Sie lernen die Hauptteile eines Computersystems kennen und beschäftigen sich mit der Installation und Konfiguration von Hardware. Die Schüler installieren und konfigurieren auch Betriebssysteme sowie Standardsoftware und führen einfache Funktionstests durch.


In der Arbeitsvorbereitung werden die 3. bis 5. Jahrgänge der höheren Abteilung Mechatronik und Fahrzeugtechnik sowie die 3. bis 4. Jahrgänge der Fachschule Kraftfahrzeugbau unterrichtet.

Arbeitsplanung und Steuerung, Vor- und Nachkalkulation, Arbeitsauftragserstellung, Produktionskostenberechnung und projektbezogene Themenbereiche nach Maßgabe des Ausbildungsschwerpunktes bilden die zentralen Themen des Unterrichts. Gearbeitet wird mit PPS, CAD-CAM und diverser Kfz-Software.


Im Vordergrund dieser Ausbildung stehen Grundlagen der Hydraulik und Pneumatik, das Zerlegen und Zusammenbauen von Maschinen und Maschinenbaugruppen sowie das Feststellen und Beheben von mechanischen Störungen.

Weitgehend alle Reparatur- und Wartungsarbeiten von schuleigenen Maschinen werden von den Schülern durchgeführt.


Jeder Schüler des 2. und 3. Jahrganges fertigt jeweils zwei verschiedene Typen von Stirlingmotoren.

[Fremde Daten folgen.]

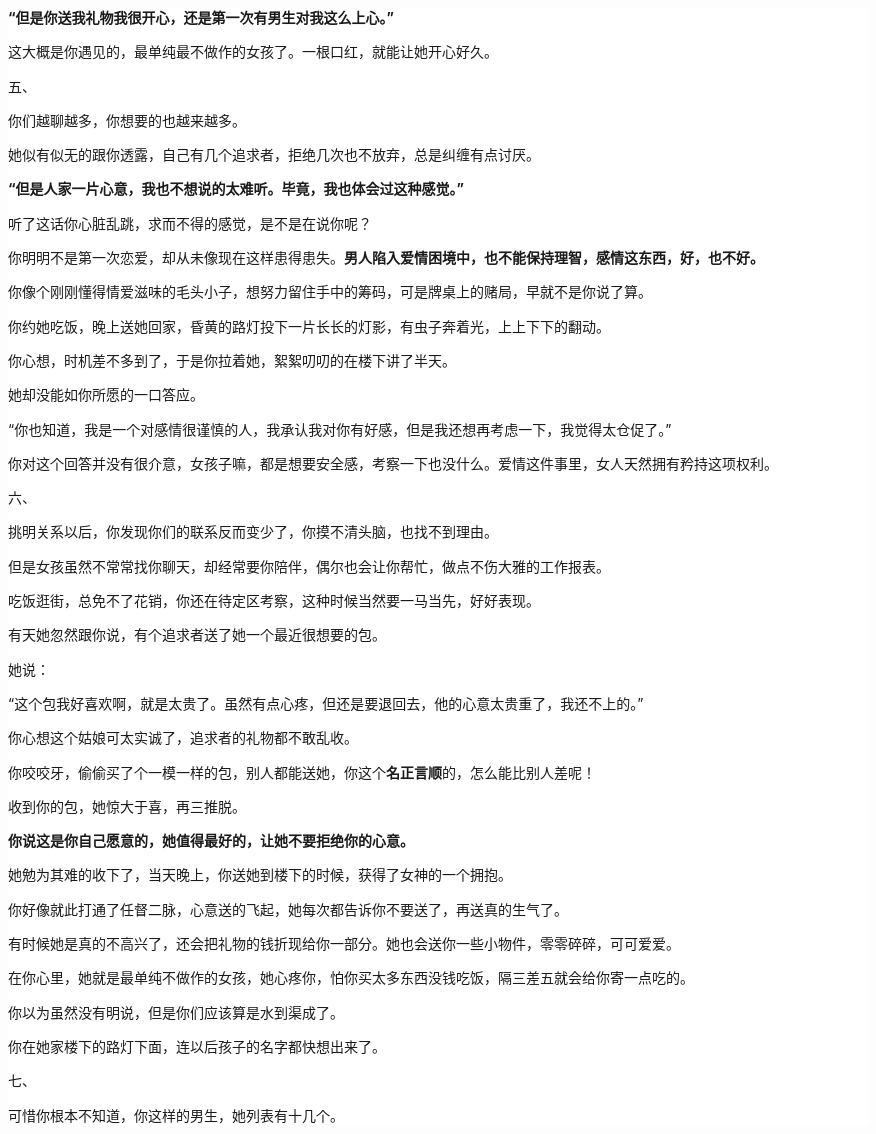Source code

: **“但是你送我礼物我很开心，还是第一次有男生对我这么上心。”**

这大概是你遇见的，最单纯最不做作的女孩了。一根口红，就能让她开心好久。

五、

你们越聊越多，你想要的也越来越多。

她似有似无的跟你透露，自己有几个追求者，拒绝几次也不放弃，总是纠缠有点讨厌。

**“但是人家一片心意，我也不想说的太难听。毕竟，我也体会过这种感觉。”**

听了这话你心脏乱跳，求而不得的感觉，是不是在说你呢？

你明明不是第一次恋爱，却从未像现在这样患得患失。**男人陷入爱情困境中，也不能保持理智，感情这东西，好，也不好。**

你像个刚刚懂得情爱滋味的毛头小子，想努力留住手中的筹码，可是牌桌上的赌局，早就不是你说了算。

你约她吃饭，晚上送她回家，昏黄的路灯投下一片长长的灯影，有虫子奔着光，上上下下的翻动。

你心想，时机差不多到了，于是你拉着她，絮絮叨叨的在楼下讲了半天。

她却没能如你所愿的一口答应。

“你也知道，我是一个对感情很谨慎的人，我承认我对你有好感，但是我还想再考虑一下，我觉得太仓促了。”

你对这个回答并没有很介意，女孩子嘛，都是想要安全感，考察一下也没什么。爱情这件事里，女人天然拥有矜持这项权利。

六、

挑明关系以后，你发现你们的联系反而变少了，你摸不清头脑，也找不到理由。

但是女孩虽然不常常找你聊天，却经常要你陪伴，偶尔也会让你帮忙，做点不伤大雅的工作报表。

吃饭逛街，总免不了花销，你还在待定区考察，这种时候当然要一马当先，好好表现。

有天她忽然跟你说，有个追求者送了她一个最近很想要的包。

她说：

“这个包我好喜欢啊，就是太贵了。虽然有点心疼，但还是要退回去，他的心意太贵重了，我还不上的。”

你心想这个姑娘可太实诚了，追求者的礼物都不敢乱收。

你咬咬牙，偷偷买了个一模一样的包，别人都能送她，你这个**名正言顺**的，怎么能比别人差呢！

收到你的包，她惊大于喜，再三推脱。

**你说这是你自己愿意的，她值得最好的，让她不要拒绝你的心意。**

她勉为其难的收下了，当天晚上，你送她到楼下的时候，获得了女神的一个拥抱。

你好像就此打通了任督二脉，心意送的飞起，她每次都告诉你不要送了，再送真的生气了。

有时候她是真的不高兴了，还会把礼物的钱折现给你一部分。她也会送你一些小物件，零零碎碎，可可爱爱。

在你心里，她就是最单纯不做作的女孩，她心疼你，怕你买太多东西没钱吃饭，隔三差五就会给你寄一点吃的。

你以为虽然没有明说，但是你们应该算是水到渠成了。

你在她家楼下的路灯下面，连以后孩子的名字都快想出来了。

七、

可惜你根本不知道，你这样的男生，她列表有十几个。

Durch die Fertigung dieser Motoren werden sämtliche Lehrinhalte abgedeckt.

Unter Abgabe eines kleinen Unkostenbeitrags kann sich der Schüler den Motor mit nach Hause nehmen.

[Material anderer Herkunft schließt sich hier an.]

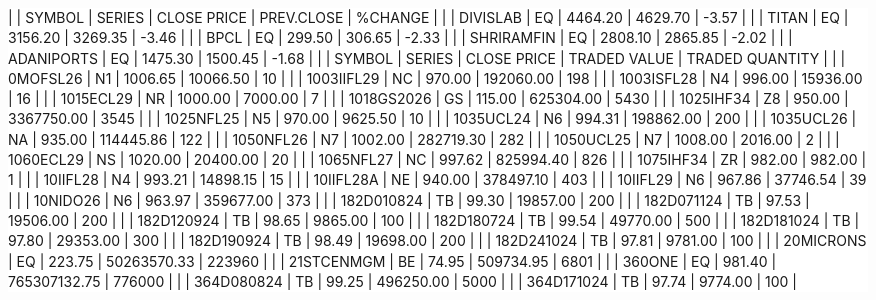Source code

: |  | SYMBOL | SERIES | CLOSE PRICE | PREV.CLOSE | %CHANGE |
|  | DIVISLAB | EQ | 4464.20 | 4629.70 | -3.57 |
|  | TITAN | EQ | 3156.20 | 3269.35 | -3.46 |
|  | BPCL | EQ | 299.50 | 306.65 | -2.33 |
|  | SHRIRAMFIN | EQ | 2808.10 | 2865.85 | -2.02 |
|  | ADANIPORTS | EQ | 1475.30 | 1500.45 | -1.68 |
|  | SYMBOL | SERIES | CLOSE PRICE | TRADED VALUE | TRADED QUANTITY |
|  | 0MOFSL26 | N1 | 1006.65 | 10066.50 | 10 |
|  | 1003IIFL29 | NC | 970.00 | 192060.00 | 198 |
|  | 1003ISFL28 | N4 | 996.00 | 15936.00 | 16 |
|  | 1015ECL29 | NR | 1000.00 | 7000.00 | 7 |
|  | 1018GS2026 | GS | 115.00 | 625304.00 | 5430 |
|  | 1025IHF34 | Z8 | 950.00 | 3367750.00 | 3545 |
|  | 1025NFL25 | N5 | 970.00 | 9625.50 | 10 |
|  | 1035UCL24 | N6 | 994.31 | 198862.00 | 200 |
|  | 1035UCL26 | NA | 935.00 | 114445.86 | 122 |
|  | 1050NFL26 | N7 | 1002.00 | 282719.30 | 282 |
|  | 1050UCL25 | N7 | 1008.00 | 2016.00 | 2 |
|  | 1060ECL29 | NS | 1020.00 | 20400.00 | 20 |
|  | 1065NFL27 | NC | 997.62 | 825994.40 | 826 |
|  | 1075IHF34 | ZR | 982.00 | 982.00 | 1 |
|  | 10IIFL28 | N4 | 993.21 | 14898.15 | 15 |
|  | 10IIFL28A | NE | 940.00 | 378497.10 | 403 |
|  | 10IIFL29 | N6 | 967.86 | 37746.54 | 39 |
|  | 10NIDO26 | N6 | 963.97 | 359677.00 | 373 |
|  | 182D010824 | TB | 99.30 | 19857.00 | 200 |
|  | 182D071124 | TB | 97.53 | 19506.00 | 200 |
|  | 182D120924 | TB | 98.65 | 9865.00 | 100 |
|  | 182D180724 | TB | 99.54 | 49770.00 | 500 |
|  | 182D181024 | TB | 97.80 | 29353.00 | 300 |
|  | 182D190924 | TB | 98.49 | 19698.00 | 200 |
|  | 182D241024 | TB | 97.81 | 9781.00 | 100 |
|  | 20MICRONS | EQ | 223.75 | 50263570.33 | 223960 |
|  | 21STCENMGM | BE | 74.95 | 509734.95 | 6801 |
|  | 360ONE | EQ | 981.40 | 765307132.75 | 776000 |
|  | 364D080824 | TB | 99.25 | 496250.00 | 5000 |
|  | 364D171024 | TB | 97.74 | 9774.00 | 100 |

In den beiden Ausbildungssälen CNC-1 und CNC-2 werden CNC-Programme von Schülern ab den 3. Jahrgängen erstellt und auf den CNC-gesteuerten Fräs- und Drehmaschinen abgearbeitet.

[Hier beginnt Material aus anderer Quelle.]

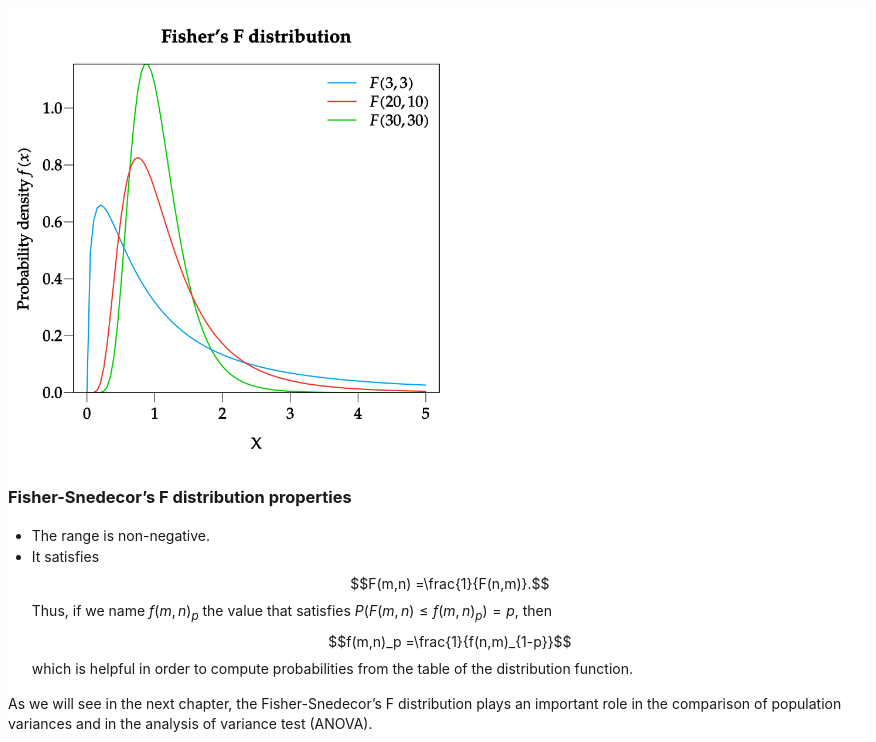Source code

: <img class="img-center" src="img/crv/fisher_f_density_function.svg" alt="Fisher-Snedecor's F probability density function" width="450">

### Fisher-Snedecor’s F distribution properties

-   The range is non-negative.
-   It satisfies $$F(m,n) =\frac{1}{F(n,m)}.$$ Thus, if we name $f(m,n)_p$ the value that satisfies $P(F(m,n)\leq f(m,n)_p)=p$, then $$f(m,n)_p =\frac{1}{f(n,m)_{1-p}}$$ which is helpful in order to compute probabilities from the table of the distribution function.

As we will see in the next chapter, the Fisher-Snedecor’s F distribution plays an important role in the comparison of population variances and in the analysis of variance test (ANOVA).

Neben klassischen Übungsstücken werden auch zahlreiche Teile für Projekte und Diplomarbeiten der 4. und 5. Jahrgänge hergestellt.


Die verschiedensten Techniken der Be- und Verarbeitung diverser Kunststoffe bilden für die Schüler der Abteilungen Elektronik und Mechatronik die Ausbildungsschwerpunkte in diesen Werkstätten.

Zu den wichtigsten Verarbeitungsverfahren zählen das Warmumformen, Schweißen und Tiefziehen.


Die Schüler lernen hier Oberflächenbearbeitungen wie Brünieren, Kunststoffbeschichten, Polieren, Lackieren und Sandstrahlen.

Neu ist das Eloxieren. Für dieses Verfahren wurde im Schuljahr 2003/04 extra eine Werkstätte eingerichtet.


Die Schüler des ersten Jahrgangs werden mit den grundlegenden mechanischen Fertigungsverfahren wie Fräsen, Drehen und dem Herstellen von Innen- und Außengewinden vertraut gemacht. Stufenwelle, Senklot und ein Schraubendreher sind charakteristische Übungsstücke.
Ab dem zweiten Jahrgang werden hier Werkstücke höheren Schwierigkeitsgrades gefertigt. Hier lernen die Schüler auch das Arbeiten mit der Flachschleifmaschine und das Fräsen mit Hilfe des Teilapparates.


Alle ersten Jahrgänge erlernen in der Grundausbildung grundlegende maschinenbauliche Fertigkeiten wie Messen, Bohren, Senken, Gewindeschneiden und Reiben von Hand, Feilen, Drehen, Fräsen etc.